Why Sarbanes-Oxley Was the Best Thing to Happen to the Internet


DUE DIGITAL DILIGENCE – In the next year or two, we’ll likely see the following companies go public with an initial market value over $10 billion:

  • Facebook
  • Groupon
  • LivingSocial
  • DropBox
  • Zynga

Many of these are companies that, in a world without Sarbanes-Oxley, could already be public. That would probably be good for investors; if average people could have gotten Facebook stock at the same $500 million valuation their Series C had, it would have been a spectacular investment, indeed.

Or would it have been? Counterfactuals are notoriously tricky, but it still seems that most of the companies listed above are incredibly ambitious. Whereas today’s mid-tier dot-coms are all fairly boring. Stamps.com, Ancestry.com, and Quinstreet are all pretty good businesses, but they’re also pretty boring. Good, boring businesses are great at hitting their quarterly numbers, but they’re not so great at providing an incredible user experience or transforming an entire market.

When companies are restricted to accredited investors—and big accredited investors, at that—they think differently. They care less about the next quarter, and more about getting a 10X return for their early backers, or a 3X return for funds providing growth capital. Illiquidity isn’t a net positive, but it does force investors to think about the bigger picture, which also forces entrepreneurs to think that way.

This trickles down to consumers, too. Publicly traded Internet companies innovate much more slowly, at least as far as users can see. (Public companies that invest heavily in R&D — Microsoft, IBM, Google and the like — also tend to invest disproportionately in the “research” side. It pays off, but over a very long time.) Projects like the News Feed and Groupon Now are harder to imagine from a public company.

Sarbox has also dampened acquisitions by removing the public market as a competing bidder. The biggest effect here might be that investment banks have less of an incentive to build relationships with early-stage startups in the hope that they can take those startups public years later.

This gives startups less access to acquisition offers and less negotiating leverage. All that might lead to more total acquisitions (since acquisitions are a good substitute for an IPO when someone really wants to cash out), but fewer exits.

Sarbox was bad for entrepreneurs. But it was bad for entrepreneurs in a way that’s good for consumers and late-stage investors: it forced founders of great companies to double-down on world domination instead of settling for life as a boring public company or a subsidiary of Microsoft.

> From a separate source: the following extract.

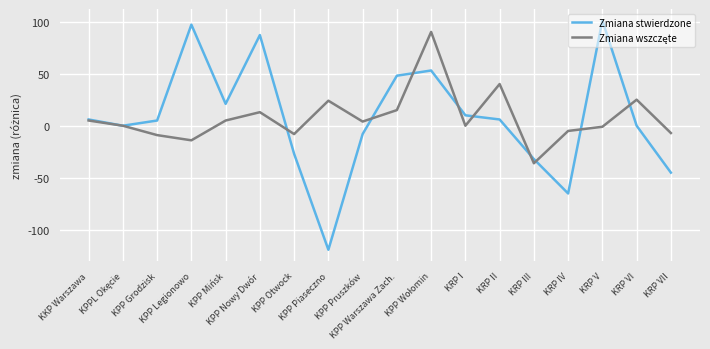

What is the minimum value shown in the chart?

-119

And now it’s finally paying off. We’re getting a new crop of actively fascinating Internet IPOs—the first time we’ve had so many since the last bubble.

(Mark Suster has related thoughts on VCs responded to public markets. Naturally, this piece about VCs responding to a down market was published the morning of a 5% rally.)

Cross-published at Digital Due Diligence’s website.


  1. I hope you meant this article as satire. SOX is not good for start-ups or consumers. In the first case it restricts access to capital, which has depressed the number of technology start-ups. This has significantly reduced the new technologies being created. Since increase in our level of technology are the only way to increase real per capita income, this has been bad forever one – with the possible exception of gov. bureaucrats and accountants. This means it was bad for the average consumer and average producer.

  2. The stock market is just one means of accessing capital, and I doubt that accounting regulations, however annoying, have any real dampening effect on real innovation. SOX did not cause the world to end. Of course investment bankers want everyone to think that the stock market is the true measure of all value, but it simply isn’t so. Yes, the stock market is a highly efficient means of determining/allocating value and providing companies with access to capital, but the markets can be distorted and manipulated in a mind-bending number of ways. The stock bubble of the late 90s was a massive transfer of wealth out of the pockets of everyday shareholders (i.e., millions of Americans with their meager savings invested in 401k accounts) and into the pockets of investment bankers, market makers, and early-stage investors who left the world with little to show for all the billions of dollars they chewed through. Many companies were outright scams (err…Enron). If SOX had some actual dampening effect on innovation, wouldn’t it have shown up in patent filing statistics? I don’t see a drop after SOX was enacted: http://www.uspto.gov/web/offices/ac/ido/oeip/taf/us_stat.htm. On the contrary, looks like a pretty steady increase to me. So I caution confusing true value creation with the paper wealth conjured up by investment bankers, derivatives, Ponzi schemes, leverage, asset bubbles, off-balance-sheet trickery, and such. I know this sounds like a rant against “those fat cats on Wall Street,” but my point is that true innovation will happen with or without SOX; it’s more a question of how much phony-baloney bubble crap you want happening along with it. And as a society, wouldn’t we rather have capital directed to REAL value creation rather than the over-inflated “group buying for retired rodeo clowns” startups?